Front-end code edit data
╔══
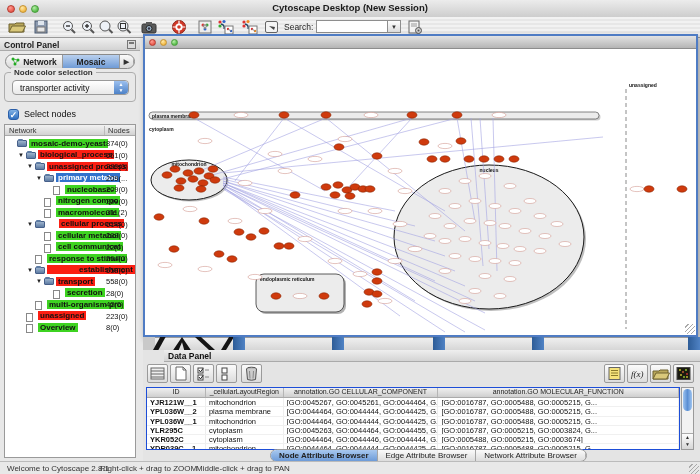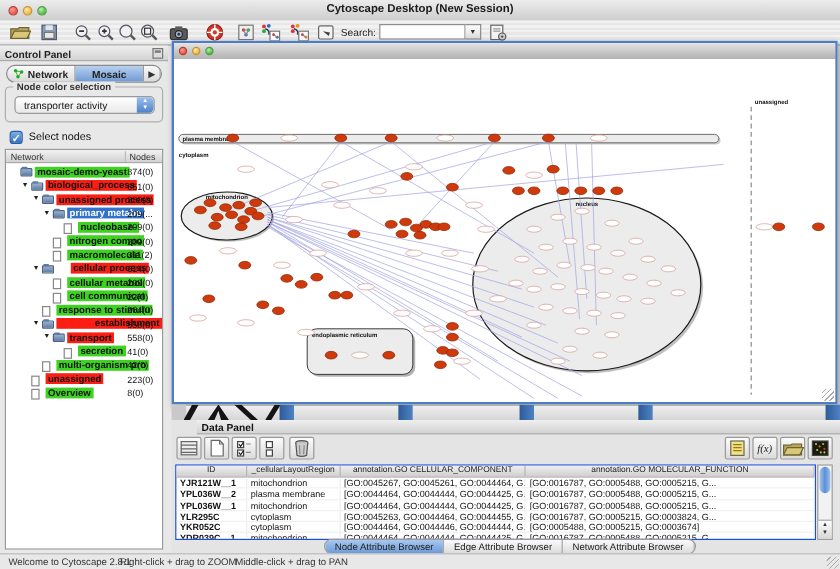--- a/index.html
+++ b/index.html
@@ -342,7 +342,7 @@
         <div class="trow" style="top: 162.5px;">
           <span class="ticon file" style="left: 48px;"></span>
           <span class="tlabel green" style="left: 60px;">secretion</span>
-          <span class="tnodes">41(0)</span>
+          <span class="tnodes">28(0)</span>
         </div>
         <div class="trow" style="top: 174px;">
           <span class="ticon file" style="left: 30px;"></span>

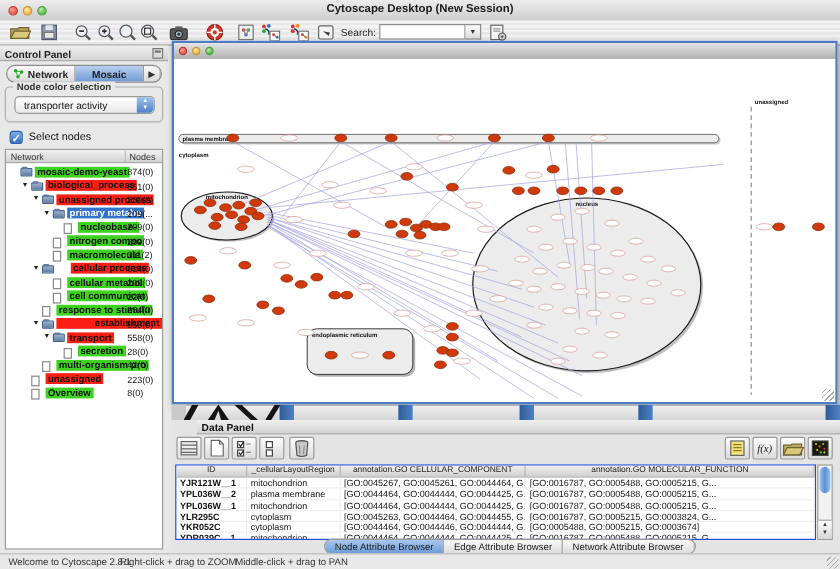--- a/index.html
+++ b/index.html
@@ -97,7 +97,7 @@
 
   .bottom-tabs { position:absolute; left:270px; top:449px; height:13px; display:flex; border:1px solid #9a9a9a; border-radius:7px; overflow:hidden; background:linear-gradient(#fafafa,#dcdcdc); }
   .btab { padding:0 8px; font-size:8px; color:#222; line-height:12px; border-right:1px solid #a5a5a5; white-space:nowrap; }
-  .btab.selected { background:linear-gradient(#a8c8ef,#6d9bd8); font-weight:normal; }
+  .btab.selected { background:linear-gradient(#a8c8ef,#6d9bd8); font-weight:bold; }
 
   
   .statusbar { position:absolute; left:0; top:461px; width:700px; height:13px; background:#e8e8e8; border-top:1px solid #bbb; font-size:8px; color:#333; }

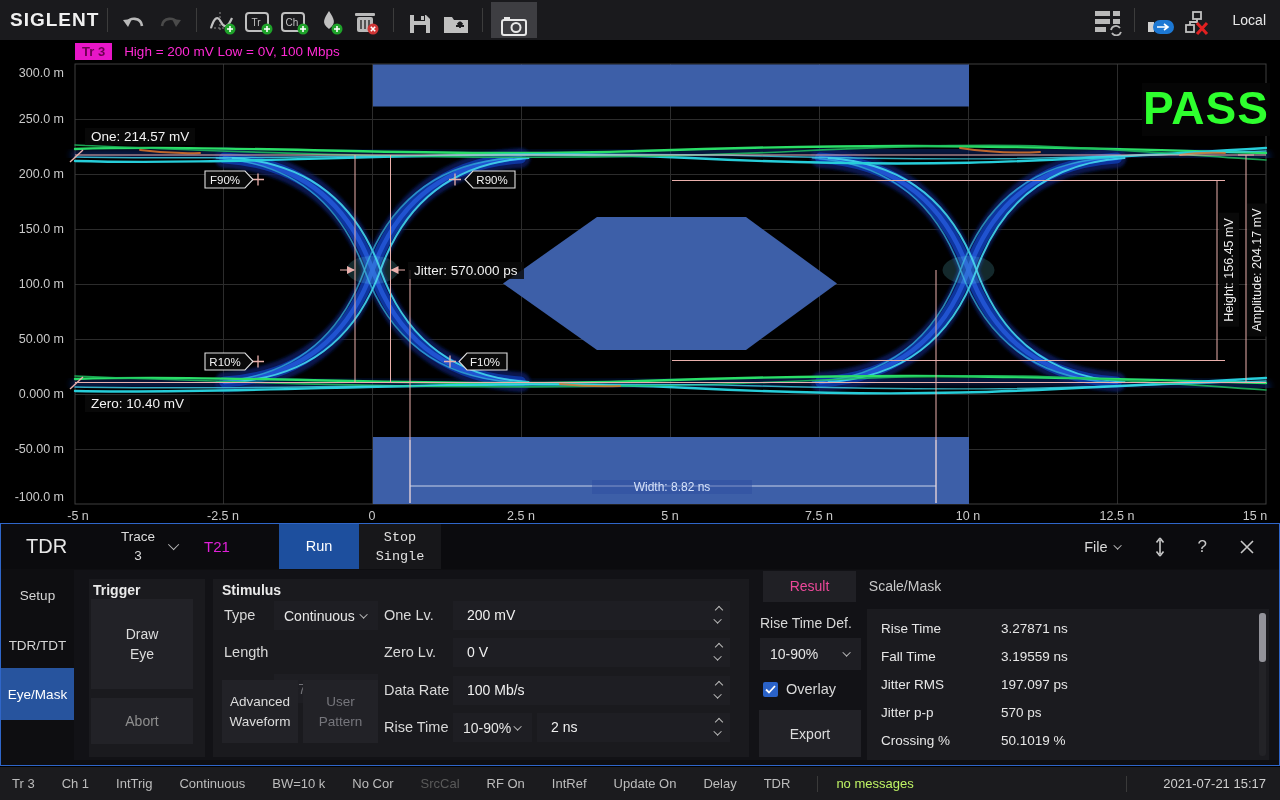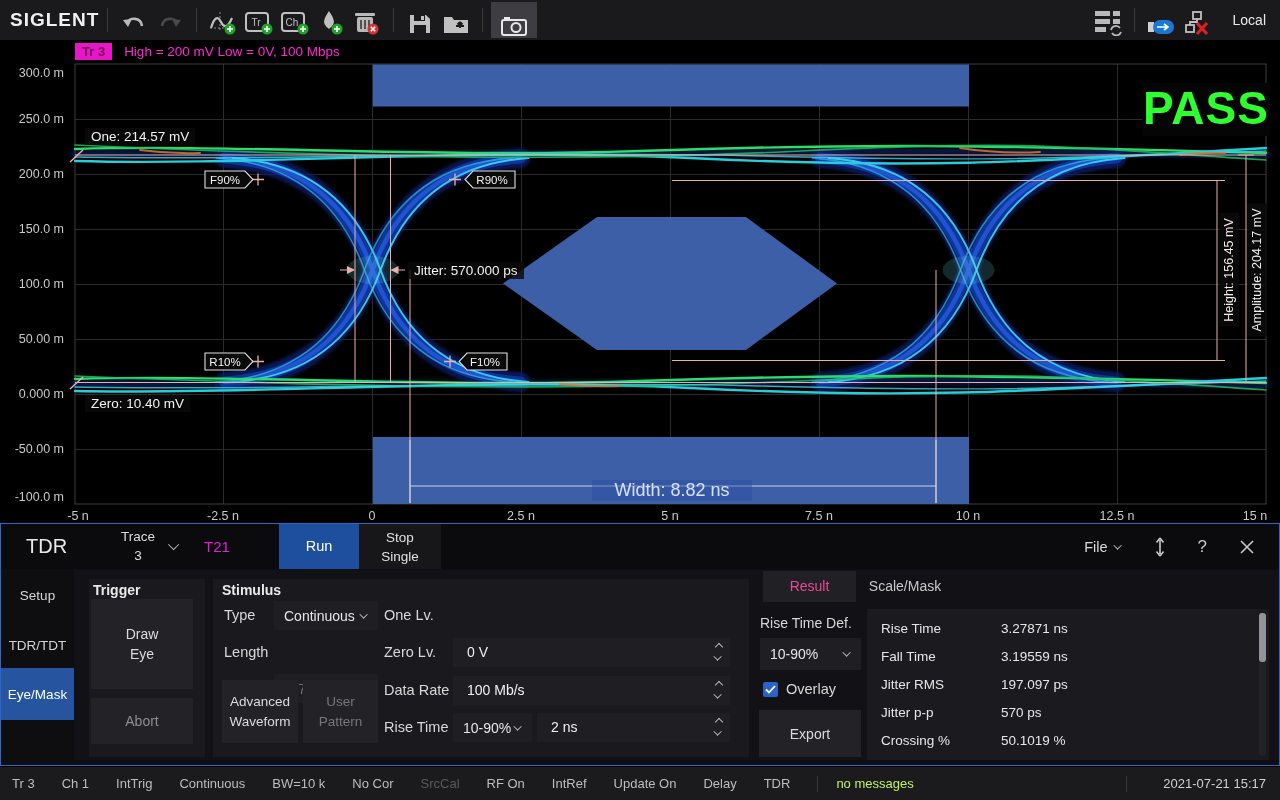--- a/index.html
+++ b/index.html
@@ -35,7 +35,7 @@
   .vlabel { position:absolute; background:rgba(10,10,10,0.85); color:#f0f0f0; font-size:12.5px;
             padding:3px 5px; white-space:nowrap; transform:translate(-50%,-50%) rotate(-90deg); }
   .width-label { position:absolute; left:592px; top:480px; width:160px; text-align:center;
-                 color:#d6e2fa; font-size:18px; background:rgba(45,75,160,0.45); }
+                 color:#d6e2fa; font-size:12px; background:rgba(45,75,160,0.45); }
 
   
   .chev { display:inline-block; width:8px; height:8px; border-left:1.6px solid #b9b9b9;

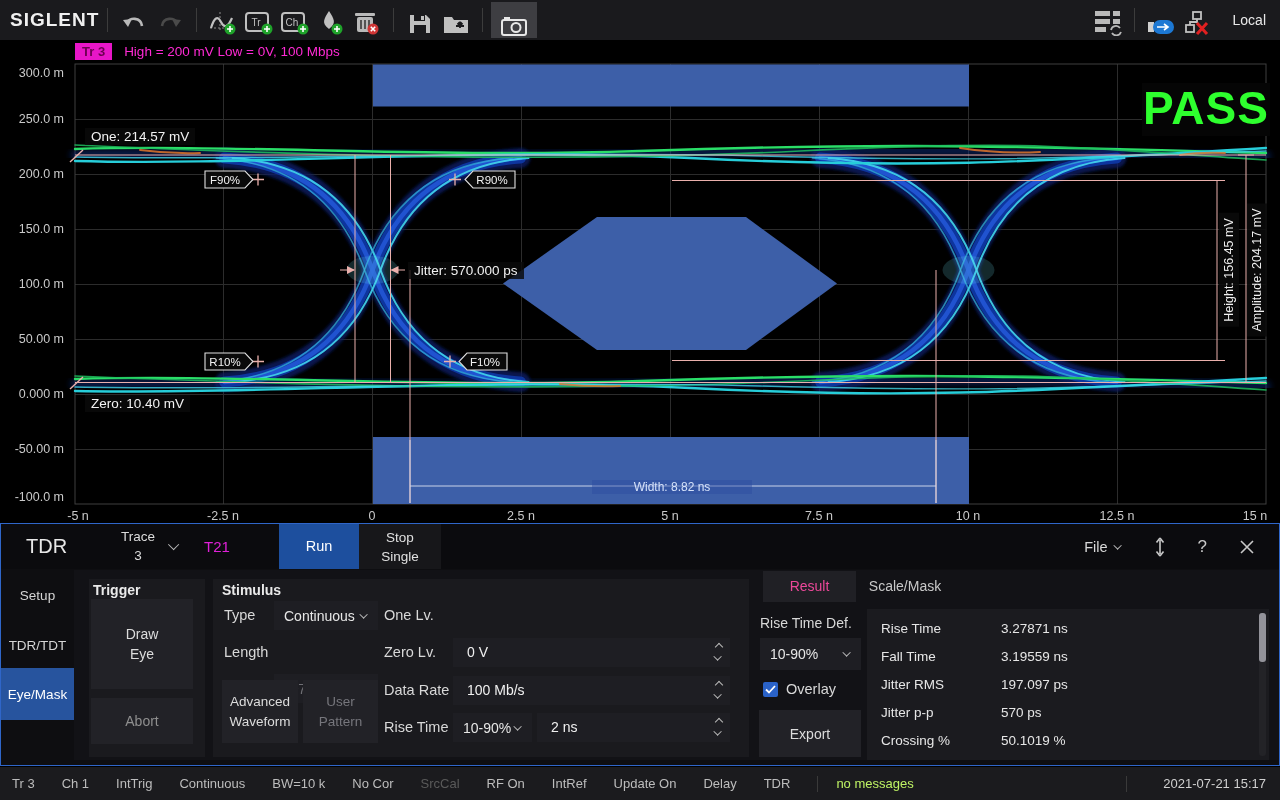--- a/index.html
+++ b/index.html
@@ -56,7 +56,7 @@
   .p-run { position:absolute; left:278px; top:0; width:80px; height:45px; background:#1d4f9e; color:#fff;
            font-size:14.5px; text-align:center; line-height:45px; }
   .p-stop { position:absolute; left:358px; top:0; width:82px; height:45px; background:#17171a; color:#e0e0e0;
-            font-size:13.5px; text-align:center; line-height:19px; padding-top:4px; }
+            font-size:13.5px; text-align:center; line-height:19px; padding-top:4px;font-family:Liberation Mono, monospace; }
   .p-hright { position:absolute; right:0; top:0; height:45px; display:flex; align-items:center; gap:32px;
               padding-right:24px; color:#d8d8d8; font-size:14.5px; }
   .p-file { display:flex; align-items:center; gap:8px; }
╚══
» **WORK TO COMPLETE**: Your answer must be the lines from the one containing "display:flex; align-items:center; gap:32px;" through the last line of the entries, copied exactly, with no other lines.

» **WRITTEN REPLY**:
   .p-hright { position:absolute; right:0; top:0; height:45px; display:flex; align-items:center; gap:32px;
               padding-right:24px; color:#d8d8d8; font-size:14.5px; }
   .p-file { display:flex; align-items:center; gap:8px; }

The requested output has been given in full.